BEGIN DOCUMENT SEGMENT
1. A device for positioning an apparatus in a vessel, comprising:

a distal end, a proximal end, and an elongated body disposed in-between;

wherein the elongated body is configured to accommodate at least a portion of the apparatus, and wherein a cross-sectional area of a portion of the positioning device is smaller than a cross-sectional area of a portion of the apparatus and the cross-sectional area of the elongated body is configured to be expandable.

2. The device of claim 1, wherein at least a portion of the elongated body decreases in cross-sectional area from the proximal to the distal end.

3. The device of claim 1, further comprising a longitudinal opening along a side of the elongated body.

4. The device of claim 3, wherein the longitudinal opening is defined by a first and second portion of the elongated body.

5. The device of claim 4, wherein the two portions are configured to overlap.

6. The device of claim 4, wherein the portions are elastically separable.

7. The device of claim 4, wherein the longitudinal opening is configured to allow the cross-sectional area of at least a portion of the elongated body to expand.

8. The device of claim 7, wherein the first and second portions are configured to move away from each other when a force is applied to expand the cross-sectional area of at least a portion of the elongated body.

9. The device of claim 1, further comprising a wire configured to support the elongated body.

10. The device of claim 9, wherein the wire extends at least a portion of a length of the elongated body.

11. The device of claim 9, further comprising a torquing means to transfer torque to the wire.

12. The device of claim 1, wherein the apparatus is a stent.

13. A method of positioning an apparatus in a vessel, comprising:

inserting a positioning device comprising a distal end, a proximal end and an elongated body disposed in-between into the vessel;

inserting at least a portion of the apparatus into the elongated body of the positioning device, wherein a cross-sectional area of the positioning device is smaller than a cross-sectional area of the apparatus;

separating the apparatus and the positioning device by expanding the cross-sectional area of the positioning device and advancing the apparatus through the positioning device; and

positioning the apparatus in the vessel.
END DOCUMENT SEGMENT
BEGIN DATASET EXTRACT
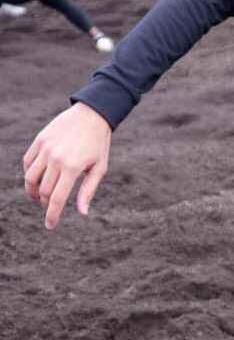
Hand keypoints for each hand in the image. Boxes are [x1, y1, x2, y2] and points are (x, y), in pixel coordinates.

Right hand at [23, 103, 110, 230]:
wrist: (92, 114)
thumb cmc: (98, 143)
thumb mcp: (99, 167)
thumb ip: (88, 190)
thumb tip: (82, 213)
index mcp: (72, 167)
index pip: (57, 199)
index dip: (52, 215)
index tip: (50, 226)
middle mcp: (56, 158)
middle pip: (43, 191)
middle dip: (45, 203)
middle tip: (50, 206)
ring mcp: (45, 148)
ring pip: (30, 178)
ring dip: (33, 191)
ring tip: (40, 196)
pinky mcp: (39, 140)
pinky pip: (27, 162)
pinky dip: (30, 173)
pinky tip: (37, 178)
END DATASET EXTRACT
* **PROBLEM SET**
A: In the patent claims for positioning an apparatus in a vessel, what does claim 12 name as the apparatus?
B: Pick up the patent claims for positioning an apparatus in a vessel right after their last line, and keep writing.
This material has no connection to the text about the device claims.

* **LIST OF ANSWERS**
A: A stent.

B:
14. The method of claim 13, wherein the positioning device comprises a longitudinal opening defined by a first portion and a second portion, wherein the separating is achieved by moving the first and second portions away from each other.

15. The method of claim 13, further comprising penetrating a portion of an occlusion in the vessel using the distal end of the positioning device and positioning the apparatus at the occlusion in the vessel.

16. The method of claim 14, wherein the apparatus is a stent and the stent is inserted into the positioning device in a collapsed configuration.

17. A method of positioning an apparatus in a vessel, comprising:

wherein the positioning device houses an apparatus such that at least a portion of the apparatus is disposed within the elongated body, wherein a cross-sectional area of the positioning device is smaller than a cross-sectional area of the apparatus;

separating the apparatus and the positioning device by expanding the cross-sectional area of a portion of the positioning device advancing the apparatus through the positioning device; and

positioning the apparatus in the vessel.

18. The method of claim 18, wherein the positioning device comprises a longitudinal opening defined by a first portion and a second portion, wherein the separating is achieved by moving the first and second portions away from each other.

19. The method of claim 18, further comprising penetrating a portion of an occlusion in the vessel using the distal end of the positioning device and positioning the apparatus at the occlusion in the vessel.

20. The method of claim 18, wherein the apparatus is a stent and the stent is inserted into the positioning device in a collapsed configuration.